» **TASK BRIEF**
Retype the listing below line for line, but only from the line with "5,1,8,0,0,1.08239X$1,22.5*%" down to the line with "input [31:0] pc_in;", inclusive. Pictures stay out.

» **AVAILABLE DATA**
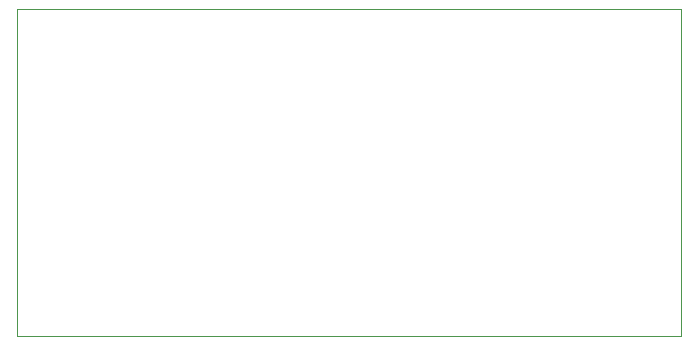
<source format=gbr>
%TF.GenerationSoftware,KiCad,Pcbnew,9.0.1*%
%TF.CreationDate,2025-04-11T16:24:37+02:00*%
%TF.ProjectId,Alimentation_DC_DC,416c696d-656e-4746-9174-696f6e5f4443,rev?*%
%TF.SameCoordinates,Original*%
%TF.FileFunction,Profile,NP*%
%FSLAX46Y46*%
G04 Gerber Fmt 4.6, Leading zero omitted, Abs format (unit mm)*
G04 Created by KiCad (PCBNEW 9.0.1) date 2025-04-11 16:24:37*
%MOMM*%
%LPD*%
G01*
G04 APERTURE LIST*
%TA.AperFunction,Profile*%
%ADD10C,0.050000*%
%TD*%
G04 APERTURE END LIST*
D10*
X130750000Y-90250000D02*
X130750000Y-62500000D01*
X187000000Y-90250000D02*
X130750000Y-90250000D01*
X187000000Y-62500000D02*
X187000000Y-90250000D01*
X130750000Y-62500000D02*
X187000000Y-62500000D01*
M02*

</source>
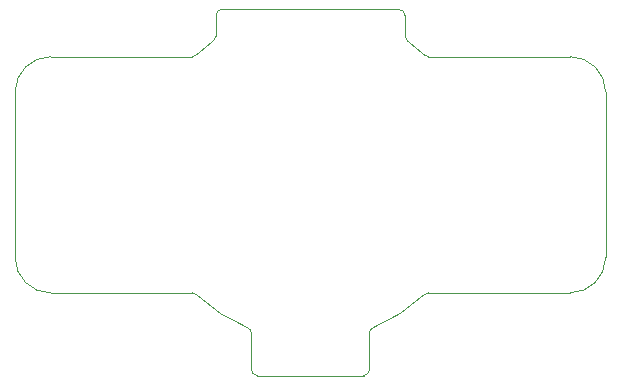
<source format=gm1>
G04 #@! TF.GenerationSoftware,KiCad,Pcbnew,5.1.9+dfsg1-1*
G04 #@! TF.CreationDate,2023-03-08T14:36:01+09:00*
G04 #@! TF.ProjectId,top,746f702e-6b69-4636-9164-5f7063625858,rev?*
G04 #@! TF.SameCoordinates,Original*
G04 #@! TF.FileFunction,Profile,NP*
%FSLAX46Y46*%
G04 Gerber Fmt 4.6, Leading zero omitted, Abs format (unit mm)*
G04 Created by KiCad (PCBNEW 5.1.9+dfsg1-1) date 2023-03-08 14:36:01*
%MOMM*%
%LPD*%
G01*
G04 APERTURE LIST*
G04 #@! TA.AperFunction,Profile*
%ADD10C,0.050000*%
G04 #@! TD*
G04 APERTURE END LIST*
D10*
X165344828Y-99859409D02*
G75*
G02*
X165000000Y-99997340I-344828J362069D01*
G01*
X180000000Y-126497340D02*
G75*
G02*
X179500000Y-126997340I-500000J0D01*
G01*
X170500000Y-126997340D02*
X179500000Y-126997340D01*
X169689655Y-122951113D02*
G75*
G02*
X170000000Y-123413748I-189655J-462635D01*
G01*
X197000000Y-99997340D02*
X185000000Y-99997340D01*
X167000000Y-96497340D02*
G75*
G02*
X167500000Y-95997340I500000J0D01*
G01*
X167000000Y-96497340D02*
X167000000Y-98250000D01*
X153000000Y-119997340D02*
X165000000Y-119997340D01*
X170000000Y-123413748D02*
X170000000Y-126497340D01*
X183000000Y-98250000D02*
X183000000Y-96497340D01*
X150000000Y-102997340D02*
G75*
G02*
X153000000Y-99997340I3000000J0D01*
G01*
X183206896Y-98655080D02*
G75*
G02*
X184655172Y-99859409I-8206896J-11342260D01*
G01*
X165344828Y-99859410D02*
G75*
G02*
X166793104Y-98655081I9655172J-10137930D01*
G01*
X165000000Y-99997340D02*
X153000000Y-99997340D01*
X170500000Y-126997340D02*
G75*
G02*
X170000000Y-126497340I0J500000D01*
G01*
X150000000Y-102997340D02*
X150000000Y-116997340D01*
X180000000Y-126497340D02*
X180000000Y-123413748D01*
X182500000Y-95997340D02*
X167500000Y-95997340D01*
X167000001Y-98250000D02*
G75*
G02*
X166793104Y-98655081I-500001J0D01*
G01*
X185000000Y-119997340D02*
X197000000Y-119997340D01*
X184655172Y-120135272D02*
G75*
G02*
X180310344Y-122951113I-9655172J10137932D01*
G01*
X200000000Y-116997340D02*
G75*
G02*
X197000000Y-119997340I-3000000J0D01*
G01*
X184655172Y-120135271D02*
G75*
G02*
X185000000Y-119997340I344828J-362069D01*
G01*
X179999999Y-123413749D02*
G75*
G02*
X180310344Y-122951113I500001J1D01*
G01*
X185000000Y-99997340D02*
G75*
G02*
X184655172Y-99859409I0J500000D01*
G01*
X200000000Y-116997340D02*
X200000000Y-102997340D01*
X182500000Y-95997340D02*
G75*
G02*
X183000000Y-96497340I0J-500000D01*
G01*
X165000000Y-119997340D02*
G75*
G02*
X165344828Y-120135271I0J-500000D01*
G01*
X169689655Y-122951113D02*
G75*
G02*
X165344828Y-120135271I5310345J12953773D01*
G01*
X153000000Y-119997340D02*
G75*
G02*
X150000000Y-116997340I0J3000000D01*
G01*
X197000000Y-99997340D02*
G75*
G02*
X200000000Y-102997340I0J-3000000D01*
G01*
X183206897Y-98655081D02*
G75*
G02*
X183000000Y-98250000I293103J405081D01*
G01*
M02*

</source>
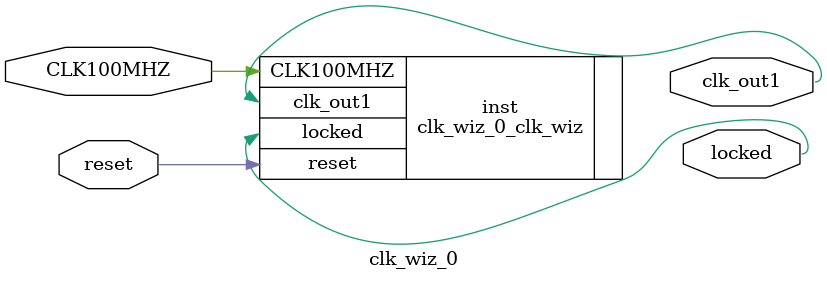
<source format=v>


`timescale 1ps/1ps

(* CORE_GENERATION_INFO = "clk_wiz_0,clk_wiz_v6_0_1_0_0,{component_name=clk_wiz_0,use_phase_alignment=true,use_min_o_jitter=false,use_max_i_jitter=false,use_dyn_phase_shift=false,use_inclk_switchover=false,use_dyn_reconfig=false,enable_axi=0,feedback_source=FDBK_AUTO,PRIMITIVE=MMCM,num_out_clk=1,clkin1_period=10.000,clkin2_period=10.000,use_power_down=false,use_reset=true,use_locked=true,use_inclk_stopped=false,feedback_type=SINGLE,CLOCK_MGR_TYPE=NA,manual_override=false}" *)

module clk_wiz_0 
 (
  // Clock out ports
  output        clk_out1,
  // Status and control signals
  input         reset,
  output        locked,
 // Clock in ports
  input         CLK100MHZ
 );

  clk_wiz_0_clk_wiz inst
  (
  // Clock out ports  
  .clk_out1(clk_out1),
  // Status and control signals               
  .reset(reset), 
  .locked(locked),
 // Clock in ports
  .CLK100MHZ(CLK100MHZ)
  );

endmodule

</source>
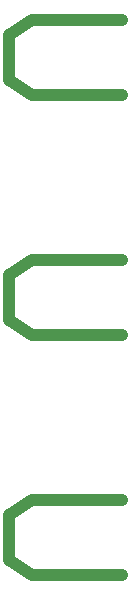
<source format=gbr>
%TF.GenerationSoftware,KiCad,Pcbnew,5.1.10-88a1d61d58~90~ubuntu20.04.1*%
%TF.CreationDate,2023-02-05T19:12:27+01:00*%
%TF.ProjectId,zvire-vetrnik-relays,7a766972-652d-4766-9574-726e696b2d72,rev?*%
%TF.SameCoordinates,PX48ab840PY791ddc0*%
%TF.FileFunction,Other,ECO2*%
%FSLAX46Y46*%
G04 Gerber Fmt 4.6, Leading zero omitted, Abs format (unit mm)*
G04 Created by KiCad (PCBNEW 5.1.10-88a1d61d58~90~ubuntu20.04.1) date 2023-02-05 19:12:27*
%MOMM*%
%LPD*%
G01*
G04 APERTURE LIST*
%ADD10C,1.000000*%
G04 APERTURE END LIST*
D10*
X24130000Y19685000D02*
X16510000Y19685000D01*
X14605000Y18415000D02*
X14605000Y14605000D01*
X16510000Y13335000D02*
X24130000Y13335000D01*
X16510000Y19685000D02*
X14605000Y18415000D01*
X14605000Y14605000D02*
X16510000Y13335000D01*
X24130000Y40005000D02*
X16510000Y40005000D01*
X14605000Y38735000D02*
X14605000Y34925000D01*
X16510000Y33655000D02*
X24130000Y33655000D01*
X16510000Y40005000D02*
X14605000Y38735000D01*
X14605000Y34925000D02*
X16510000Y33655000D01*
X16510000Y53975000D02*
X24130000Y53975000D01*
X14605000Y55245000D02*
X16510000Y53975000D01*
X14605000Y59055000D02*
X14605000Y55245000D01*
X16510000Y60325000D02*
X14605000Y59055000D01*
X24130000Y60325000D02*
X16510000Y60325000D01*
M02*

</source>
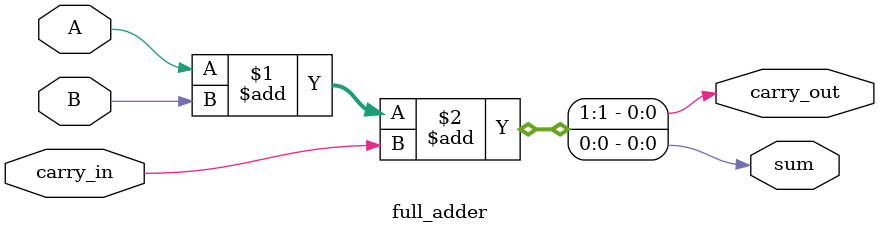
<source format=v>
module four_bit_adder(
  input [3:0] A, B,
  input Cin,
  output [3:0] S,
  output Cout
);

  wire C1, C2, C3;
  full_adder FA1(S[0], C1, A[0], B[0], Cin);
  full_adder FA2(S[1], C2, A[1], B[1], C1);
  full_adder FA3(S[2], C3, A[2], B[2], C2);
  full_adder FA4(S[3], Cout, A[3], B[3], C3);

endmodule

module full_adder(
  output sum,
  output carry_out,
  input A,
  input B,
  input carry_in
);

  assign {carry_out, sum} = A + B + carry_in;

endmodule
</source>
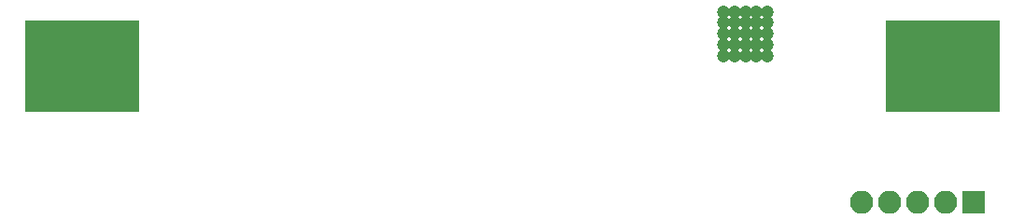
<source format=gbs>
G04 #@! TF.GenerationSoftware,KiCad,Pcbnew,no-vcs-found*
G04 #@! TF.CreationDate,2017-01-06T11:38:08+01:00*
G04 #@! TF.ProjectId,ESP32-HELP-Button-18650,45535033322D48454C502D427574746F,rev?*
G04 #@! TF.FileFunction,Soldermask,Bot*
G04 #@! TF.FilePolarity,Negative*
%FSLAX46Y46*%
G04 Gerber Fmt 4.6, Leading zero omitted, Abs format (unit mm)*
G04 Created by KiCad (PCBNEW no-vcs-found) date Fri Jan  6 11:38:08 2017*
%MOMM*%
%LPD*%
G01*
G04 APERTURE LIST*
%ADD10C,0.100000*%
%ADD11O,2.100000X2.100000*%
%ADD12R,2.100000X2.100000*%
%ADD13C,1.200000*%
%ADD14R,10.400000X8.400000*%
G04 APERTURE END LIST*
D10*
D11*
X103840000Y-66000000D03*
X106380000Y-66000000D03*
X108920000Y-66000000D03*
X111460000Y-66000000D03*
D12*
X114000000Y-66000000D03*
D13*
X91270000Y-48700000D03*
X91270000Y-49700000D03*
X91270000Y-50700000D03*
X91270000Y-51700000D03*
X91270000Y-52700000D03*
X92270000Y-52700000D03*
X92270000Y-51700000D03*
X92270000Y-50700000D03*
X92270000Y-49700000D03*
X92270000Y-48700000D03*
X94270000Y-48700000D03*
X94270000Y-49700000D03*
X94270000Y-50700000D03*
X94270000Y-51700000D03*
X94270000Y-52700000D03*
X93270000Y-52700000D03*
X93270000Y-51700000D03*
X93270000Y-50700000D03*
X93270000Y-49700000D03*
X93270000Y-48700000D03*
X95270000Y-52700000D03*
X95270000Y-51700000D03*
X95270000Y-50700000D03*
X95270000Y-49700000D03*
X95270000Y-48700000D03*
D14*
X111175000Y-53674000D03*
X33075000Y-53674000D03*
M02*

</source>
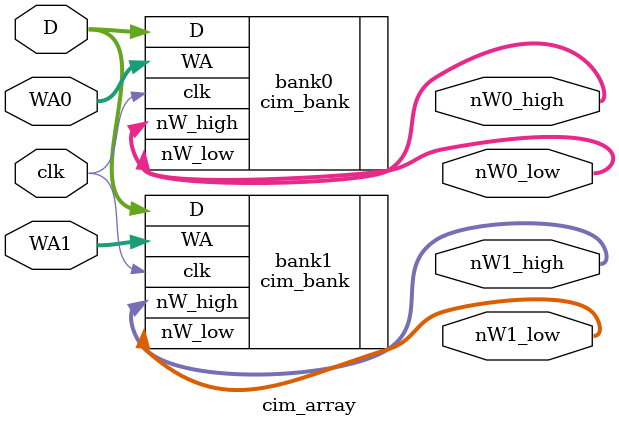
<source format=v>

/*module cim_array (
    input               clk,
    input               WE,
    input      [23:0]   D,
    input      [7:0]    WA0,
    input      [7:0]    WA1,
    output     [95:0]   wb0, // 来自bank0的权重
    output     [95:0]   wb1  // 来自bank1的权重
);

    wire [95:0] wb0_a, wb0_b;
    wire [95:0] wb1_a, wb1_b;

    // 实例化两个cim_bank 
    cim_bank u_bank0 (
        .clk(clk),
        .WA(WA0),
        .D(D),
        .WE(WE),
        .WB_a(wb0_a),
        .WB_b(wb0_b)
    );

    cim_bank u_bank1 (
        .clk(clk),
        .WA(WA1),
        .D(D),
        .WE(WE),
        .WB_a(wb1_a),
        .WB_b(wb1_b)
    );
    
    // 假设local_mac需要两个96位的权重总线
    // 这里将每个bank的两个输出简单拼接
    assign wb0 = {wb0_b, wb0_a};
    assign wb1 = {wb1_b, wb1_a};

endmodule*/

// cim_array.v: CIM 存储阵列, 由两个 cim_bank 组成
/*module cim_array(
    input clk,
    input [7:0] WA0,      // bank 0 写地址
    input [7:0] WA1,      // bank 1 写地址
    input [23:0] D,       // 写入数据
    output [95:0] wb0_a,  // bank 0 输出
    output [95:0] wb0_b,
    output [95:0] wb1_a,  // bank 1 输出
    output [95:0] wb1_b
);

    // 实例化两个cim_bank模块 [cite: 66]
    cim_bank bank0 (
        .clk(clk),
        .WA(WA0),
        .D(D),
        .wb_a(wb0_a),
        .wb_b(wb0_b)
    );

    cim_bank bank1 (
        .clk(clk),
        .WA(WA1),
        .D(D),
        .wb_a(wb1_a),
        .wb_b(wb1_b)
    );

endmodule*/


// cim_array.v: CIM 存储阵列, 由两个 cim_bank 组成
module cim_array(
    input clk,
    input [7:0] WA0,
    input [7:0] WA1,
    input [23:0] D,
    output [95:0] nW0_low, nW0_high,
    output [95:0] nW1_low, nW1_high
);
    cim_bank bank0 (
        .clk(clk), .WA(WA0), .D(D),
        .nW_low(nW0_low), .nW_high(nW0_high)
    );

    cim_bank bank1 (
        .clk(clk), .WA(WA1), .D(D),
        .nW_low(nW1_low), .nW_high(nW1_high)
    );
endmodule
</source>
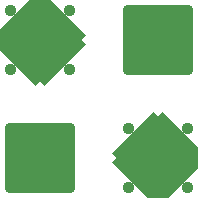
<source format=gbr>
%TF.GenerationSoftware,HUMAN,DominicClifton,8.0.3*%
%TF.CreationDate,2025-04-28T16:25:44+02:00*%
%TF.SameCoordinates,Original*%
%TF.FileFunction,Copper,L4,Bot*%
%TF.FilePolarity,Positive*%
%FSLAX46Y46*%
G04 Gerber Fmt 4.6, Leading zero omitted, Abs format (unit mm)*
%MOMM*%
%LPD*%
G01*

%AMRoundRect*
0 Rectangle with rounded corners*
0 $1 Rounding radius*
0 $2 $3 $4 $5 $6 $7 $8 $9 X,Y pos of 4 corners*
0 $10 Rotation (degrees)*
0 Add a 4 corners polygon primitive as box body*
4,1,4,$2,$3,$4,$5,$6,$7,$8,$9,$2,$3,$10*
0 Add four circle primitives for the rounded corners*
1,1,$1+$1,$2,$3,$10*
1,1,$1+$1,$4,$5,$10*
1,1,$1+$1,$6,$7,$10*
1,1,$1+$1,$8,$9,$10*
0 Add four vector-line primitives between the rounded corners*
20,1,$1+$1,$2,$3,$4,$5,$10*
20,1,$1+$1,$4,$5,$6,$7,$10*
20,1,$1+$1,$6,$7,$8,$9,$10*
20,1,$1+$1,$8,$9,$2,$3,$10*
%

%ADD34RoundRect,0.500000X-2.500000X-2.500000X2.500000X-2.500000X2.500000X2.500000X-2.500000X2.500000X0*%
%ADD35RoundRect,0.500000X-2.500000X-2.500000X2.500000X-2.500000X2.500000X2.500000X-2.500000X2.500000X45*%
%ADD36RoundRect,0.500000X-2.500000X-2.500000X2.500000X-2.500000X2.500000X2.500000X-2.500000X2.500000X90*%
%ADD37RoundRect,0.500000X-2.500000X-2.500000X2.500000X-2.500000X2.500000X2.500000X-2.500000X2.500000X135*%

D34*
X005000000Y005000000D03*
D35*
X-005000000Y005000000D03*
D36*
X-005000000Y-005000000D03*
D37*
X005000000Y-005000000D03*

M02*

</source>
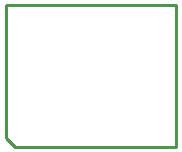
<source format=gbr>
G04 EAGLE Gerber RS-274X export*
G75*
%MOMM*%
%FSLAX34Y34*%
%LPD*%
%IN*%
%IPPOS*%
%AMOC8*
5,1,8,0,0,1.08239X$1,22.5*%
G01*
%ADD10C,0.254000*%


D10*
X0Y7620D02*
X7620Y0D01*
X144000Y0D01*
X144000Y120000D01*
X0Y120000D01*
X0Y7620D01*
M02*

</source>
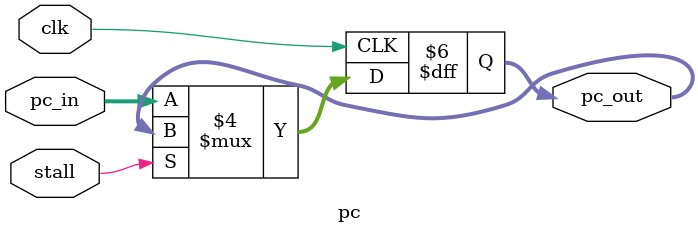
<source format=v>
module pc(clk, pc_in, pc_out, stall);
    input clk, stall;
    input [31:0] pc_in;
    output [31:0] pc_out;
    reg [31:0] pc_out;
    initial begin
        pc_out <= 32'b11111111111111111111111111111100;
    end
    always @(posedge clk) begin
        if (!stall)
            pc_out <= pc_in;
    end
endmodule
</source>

» **THE ANSWER**
5,1,8,0,0,1.08239X$1,22.5*%
G01*
%ADD10C,0.254000*%


D10*
X0Y7620D02*
X7620Y0D01*
X144000Y0D01*
X144000Y120000D01*
X0Y120000D01*
X0Y7620D01*
M02*

</source>
<source format=v>
module pc(clk, pc_in, pc_out, stall);
    input clk, stall;
    input [31:0] pc_in;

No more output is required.